__TRY IT__: Print, exactly as they appear in the listing below, the lines from the line with "habe. Zudem tritt dort gerne" to the line with "12 février 2026", with both end lines kept.

——————————

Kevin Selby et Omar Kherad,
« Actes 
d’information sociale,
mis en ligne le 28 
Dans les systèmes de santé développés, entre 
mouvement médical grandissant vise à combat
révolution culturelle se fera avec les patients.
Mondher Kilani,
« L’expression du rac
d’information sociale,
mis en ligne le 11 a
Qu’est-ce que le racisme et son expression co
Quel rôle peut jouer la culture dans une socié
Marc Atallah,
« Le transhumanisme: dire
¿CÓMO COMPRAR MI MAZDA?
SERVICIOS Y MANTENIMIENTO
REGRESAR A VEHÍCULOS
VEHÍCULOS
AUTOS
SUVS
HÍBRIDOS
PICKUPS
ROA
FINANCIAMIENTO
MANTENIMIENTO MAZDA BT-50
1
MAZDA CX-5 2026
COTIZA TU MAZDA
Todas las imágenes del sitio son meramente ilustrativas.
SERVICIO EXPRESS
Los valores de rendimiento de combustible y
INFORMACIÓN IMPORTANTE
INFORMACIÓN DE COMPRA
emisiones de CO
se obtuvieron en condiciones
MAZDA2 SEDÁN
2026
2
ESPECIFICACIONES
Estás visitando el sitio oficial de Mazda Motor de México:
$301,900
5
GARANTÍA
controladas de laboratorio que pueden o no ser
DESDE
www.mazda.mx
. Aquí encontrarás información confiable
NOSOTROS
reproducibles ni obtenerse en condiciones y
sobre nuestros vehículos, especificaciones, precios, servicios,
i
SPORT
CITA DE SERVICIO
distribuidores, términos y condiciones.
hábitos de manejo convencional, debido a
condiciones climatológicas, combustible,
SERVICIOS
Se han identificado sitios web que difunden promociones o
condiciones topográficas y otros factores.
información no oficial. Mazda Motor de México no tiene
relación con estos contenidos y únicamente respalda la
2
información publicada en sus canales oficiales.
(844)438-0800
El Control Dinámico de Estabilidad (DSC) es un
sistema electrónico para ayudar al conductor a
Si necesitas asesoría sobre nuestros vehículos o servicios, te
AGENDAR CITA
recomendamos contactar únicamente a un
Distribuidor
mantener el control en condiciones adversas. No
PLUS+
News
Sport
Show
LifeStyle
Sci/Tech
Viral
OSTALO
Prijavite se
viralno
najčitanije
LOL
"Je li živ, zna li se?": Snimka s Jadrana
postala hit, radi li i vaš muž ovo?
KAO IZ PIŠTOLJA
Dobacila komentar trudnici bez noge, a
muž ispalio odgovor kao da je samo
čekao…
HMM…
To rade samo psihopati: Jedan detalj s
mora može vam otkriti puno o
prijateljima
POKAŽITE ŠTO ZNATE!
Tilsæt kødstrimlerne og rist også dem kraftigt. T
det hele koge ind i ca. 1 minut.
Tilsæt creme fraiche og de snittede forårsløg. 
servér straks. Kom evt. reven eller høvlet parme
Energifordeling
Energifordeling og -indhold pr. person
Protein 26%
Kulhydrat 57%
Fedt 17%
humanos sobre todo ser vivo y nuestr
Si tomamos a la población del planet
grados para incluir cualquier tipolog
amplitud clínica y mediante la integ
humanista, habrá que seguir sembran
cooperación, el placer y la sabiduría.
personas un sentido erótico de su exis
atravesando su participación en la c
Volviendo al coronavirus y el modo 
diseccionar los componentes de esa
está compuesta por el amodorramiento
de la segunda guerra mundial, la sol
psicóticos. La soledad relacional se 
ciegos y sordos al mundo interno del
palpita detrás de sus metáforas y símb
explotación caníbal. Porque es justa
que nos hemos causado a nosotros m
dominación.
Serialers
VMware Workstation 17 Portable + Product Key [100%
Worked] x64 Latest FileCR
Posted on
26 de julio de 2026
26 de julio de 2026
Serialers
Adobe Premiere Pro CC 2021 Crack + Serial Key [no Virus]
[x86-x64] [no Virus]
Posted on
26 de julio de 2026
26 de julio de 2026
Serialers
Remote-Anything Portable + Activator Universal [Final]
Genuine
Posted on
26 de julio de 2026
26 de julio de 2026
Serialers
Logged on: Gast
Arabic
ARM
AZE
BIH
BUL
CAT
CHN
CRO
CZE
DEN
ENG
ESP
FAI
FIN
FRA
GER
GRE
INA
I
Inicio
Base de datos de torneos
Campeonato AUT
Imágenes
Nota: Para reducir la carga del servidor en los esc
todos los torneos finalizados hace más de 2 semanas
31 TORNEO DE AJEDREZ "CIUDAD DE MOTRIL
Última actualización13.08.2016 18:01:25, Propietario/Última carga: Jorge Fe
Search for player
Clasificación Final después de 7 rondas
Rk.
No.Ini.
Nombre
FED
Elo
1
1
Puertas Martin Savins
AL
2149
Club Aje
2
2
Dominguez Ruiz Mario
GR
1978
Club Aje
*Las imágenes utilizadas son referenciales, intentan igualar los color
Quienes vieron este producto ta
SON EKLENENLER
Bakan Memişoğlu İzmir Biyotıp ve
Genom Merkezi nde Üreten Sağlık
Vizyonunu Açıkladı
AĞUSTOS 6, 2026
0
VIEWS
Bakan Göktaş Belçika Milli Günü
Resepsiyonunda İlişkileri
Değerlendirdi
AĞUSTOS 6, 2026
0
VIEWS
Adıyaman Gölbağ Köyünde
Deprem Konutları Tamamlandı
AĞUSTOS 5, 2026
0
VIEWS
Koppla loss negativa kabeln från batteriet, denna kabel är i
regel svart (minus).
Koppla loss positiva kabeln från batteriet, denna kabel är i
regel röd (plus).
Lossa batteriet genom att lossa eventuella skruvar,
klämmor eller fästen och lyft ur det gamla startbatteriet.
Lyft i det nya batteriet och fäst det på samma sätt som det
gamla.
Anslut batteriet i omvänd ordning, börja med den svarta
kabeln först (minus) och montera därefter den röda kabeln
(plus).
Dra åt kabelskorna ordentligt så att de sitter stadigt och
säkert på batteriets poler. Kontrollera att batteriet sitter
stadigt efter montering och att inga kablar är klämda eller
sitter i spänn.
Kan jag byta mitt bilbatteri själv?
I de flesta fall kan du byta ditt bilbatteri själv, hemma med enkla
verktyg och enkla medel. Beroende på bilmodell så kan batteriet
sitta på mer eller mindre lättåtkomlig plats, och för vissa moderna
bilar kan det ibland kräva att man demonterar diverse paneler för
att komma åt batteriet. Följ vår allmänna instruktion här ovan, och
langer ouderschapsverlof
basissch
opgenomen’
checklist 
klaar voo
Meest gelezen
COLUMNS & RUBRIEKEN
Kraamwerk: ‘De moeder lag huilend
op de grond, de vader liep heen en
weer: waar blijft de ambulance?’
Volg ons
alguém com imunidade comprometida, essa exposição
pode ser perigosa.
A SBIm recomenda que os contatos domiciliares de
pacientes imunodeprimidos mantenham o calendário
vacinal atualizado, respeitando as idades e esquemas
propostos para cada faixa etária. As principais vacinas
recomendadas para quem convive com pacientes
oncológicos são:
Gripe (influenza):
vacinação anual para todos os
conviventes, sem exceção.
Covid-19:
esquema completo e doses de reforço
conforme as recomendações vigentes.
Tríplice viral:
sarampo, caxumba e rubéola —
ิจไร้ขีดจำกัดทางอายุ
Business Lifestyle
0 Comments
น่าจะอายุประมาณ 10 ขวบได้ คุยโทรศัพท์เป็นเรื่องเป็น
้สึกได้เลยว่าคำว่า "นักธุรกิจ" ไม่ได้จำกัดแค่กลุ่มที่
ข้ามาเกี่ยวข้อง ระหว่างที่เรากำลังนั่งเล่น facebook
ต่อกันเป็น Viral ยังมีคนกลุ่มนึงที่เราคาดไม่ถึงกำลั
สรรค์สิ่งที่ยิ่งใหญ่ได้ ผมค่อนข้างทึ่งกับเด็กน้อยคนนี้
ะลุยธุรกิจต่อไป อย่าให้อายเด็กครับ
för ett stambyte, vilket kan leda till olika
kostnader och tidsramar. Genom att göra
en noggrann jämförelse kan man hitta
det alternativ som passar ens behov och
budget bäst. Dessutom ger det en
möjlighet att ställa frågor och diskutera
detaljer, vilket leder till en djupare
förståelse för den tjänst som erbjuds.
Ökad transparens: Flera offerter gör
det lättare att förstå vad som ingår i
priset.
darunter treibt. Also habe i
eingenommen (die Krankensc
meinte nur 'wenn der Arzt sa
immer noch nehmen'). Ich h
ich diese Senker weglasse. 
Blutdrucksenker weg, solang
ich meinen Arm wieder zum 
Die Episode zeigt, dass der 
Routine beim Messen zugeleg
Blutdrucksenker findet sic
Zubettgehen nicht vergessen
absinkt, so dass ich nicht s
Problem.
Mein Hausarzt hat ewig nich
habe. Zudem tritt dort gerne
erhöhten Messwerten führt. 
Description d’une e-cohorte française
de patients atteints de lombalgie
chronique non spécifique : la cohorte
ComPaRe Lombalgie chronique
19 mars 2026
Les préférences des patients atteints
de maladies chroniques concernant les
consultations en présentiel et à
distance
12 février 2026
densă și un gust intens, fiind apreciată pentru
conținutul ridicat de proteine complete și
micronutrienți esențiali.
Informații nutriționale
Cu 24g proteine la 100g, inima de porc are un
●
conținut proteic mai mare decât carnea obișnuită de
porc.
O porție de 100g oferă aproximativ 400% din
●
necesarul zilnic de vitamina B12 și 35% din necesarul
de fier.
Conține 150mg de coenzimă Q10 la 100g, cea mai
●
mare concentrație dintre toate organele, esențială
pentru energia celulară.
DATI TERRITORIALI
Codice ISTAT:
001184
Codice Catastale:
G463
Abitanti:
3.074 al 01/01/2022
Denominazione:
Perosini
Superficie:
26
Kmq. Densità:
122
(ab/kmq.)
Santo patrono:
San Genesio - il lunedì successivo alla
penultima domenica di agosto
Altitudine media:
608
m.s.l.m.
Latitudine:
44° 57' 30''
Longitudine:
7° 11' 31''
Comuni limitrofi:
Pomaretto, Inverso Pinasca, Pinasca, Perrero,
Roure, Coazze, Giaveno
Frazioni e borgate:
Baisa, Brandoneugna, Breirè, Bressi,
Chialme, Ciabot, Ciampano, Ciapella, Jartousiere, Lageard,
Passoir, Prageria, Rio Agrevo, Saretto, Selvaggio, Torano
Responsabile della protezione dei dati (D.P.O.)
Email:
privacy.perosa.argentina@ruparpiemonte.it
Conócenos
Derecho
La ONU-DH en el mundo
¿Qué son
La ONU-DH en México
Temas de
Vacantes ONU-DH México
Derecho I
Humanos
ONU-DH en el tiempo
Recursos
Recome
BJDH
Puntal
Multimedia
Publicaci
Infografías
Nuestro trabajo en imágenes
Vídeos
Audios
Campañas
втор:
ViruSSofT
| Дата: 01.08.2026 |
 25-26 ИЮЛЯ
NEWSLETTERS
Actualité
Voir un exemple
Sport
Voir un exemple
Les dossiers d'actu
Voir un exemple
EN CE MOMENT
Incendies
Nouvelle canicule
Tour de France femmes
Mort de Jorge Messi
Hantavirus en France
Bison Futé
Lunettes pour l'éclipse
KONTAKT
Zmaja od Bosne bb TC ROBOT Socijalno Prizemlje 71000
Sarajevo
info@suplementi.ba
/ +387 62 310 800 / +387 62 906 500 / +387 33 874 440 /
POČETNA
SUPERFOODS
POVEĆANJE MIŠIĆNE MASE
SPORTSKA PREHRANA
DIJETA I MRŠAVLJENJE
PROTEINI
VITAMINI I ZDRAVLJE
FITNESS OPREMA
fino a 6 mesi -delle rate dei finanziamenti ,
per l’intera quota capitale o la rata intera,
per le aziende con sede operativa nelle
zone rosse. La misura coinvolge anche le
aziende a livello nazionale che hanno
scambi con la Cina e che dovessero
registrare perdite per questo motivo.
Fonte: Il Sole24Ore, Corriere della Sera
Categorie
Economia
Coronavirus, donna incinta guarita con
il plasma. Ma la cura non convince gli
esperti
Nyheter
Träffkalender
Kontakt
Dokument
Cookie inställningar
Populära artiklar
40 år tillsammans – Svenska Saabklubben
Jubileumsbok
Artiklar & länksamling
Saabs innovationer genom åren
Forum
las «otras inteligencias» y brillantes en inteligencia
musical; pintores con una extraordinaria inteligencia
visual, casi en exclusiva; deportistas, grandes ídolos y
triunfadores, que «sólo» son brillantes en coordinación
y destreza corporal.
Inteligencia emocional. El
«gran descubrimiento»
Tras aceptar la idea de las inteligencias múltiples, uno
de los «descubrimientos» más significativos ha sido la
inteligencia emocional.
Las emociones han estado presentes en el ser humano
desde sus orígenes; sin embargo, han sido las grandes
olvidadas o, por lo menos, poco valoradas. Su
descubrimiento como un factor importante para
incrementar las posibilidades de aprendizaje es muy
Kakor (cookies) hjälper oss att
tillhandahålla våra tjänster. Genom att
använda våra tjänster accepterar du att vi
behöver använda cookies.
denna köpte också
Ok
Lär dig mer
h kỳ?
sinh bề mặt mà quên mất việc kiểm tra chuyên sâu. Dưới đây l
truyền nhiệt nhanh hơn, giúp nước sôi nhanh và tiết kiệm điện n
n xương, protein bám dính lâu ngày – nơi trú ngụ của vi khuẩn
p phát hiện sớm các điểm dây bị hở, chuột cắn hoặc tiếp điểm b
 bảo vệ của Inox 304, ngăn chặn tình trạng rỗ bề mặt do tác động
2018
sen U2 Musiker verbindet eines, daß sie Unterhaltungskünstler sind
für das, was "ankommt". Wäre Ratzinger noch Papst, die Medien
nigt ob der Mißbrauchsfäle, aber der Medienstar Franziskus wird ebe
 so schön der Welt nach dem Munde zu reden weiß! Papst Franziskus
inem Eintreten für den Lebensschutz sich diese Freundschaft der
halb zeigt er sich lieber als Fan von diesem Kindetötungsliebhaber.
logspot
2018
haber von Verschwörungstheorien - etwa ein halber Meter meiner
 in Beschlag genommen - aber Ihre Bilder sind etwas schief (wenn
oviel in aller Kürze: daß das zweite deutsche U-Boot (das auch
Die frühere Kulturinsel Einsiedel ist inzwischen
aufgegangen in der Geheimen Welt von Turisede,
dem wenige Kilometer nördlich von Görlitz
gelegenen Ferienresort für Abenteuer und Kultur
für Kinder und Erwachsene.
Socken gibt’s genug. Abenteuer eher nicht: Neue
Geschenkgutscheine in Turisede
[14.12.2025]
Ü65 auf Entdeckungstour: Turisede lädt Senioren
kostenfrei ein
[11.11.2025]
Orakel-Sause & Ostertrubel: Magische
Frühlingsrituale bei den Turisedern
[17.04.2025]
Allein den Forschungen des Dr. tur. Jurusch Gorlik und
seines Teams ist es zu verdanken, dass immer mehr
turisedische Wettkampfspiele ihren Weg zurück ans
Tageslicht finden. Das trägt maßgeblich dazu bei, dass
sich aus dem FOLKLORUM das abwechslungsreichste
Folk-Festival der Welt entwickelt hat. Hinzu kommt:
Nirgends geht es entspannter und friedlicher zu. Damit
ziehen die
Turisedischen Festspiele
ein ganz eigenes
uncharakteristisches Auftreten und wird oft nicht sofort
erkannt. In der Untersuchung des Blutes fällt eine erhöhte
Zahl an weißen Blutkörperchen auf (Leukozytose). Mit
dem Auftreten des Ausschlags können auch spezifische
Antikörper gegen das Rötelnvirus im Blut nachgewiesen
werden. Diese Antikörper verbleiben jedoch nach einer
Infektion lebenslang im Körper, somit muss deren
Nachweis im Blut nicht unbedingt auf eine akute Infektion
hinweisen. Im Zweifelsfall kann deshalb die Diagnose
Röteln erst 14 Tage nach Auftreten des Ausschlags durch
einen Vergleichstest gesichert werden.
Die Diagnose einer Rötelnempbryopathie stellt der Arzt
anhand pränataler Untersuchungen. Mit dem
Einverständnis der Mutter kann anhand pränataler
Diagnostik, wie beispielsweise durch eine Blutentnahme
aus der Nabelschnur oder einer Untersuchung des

——————————

__TASK ANSWER__:
habe. Zudem tritt dort gerne
erhöhten Messwerten führt. 
Description d’une e-cohorte française
de patients atteints de lombalgie
chronique non spécifique : la cohorte
ComPaRe Lombalgie chronique
19 mars 2026
Les préférences des patients atteints
de maladies chroniques concernant les
consultations en présentiel et à
distance
12 février 2026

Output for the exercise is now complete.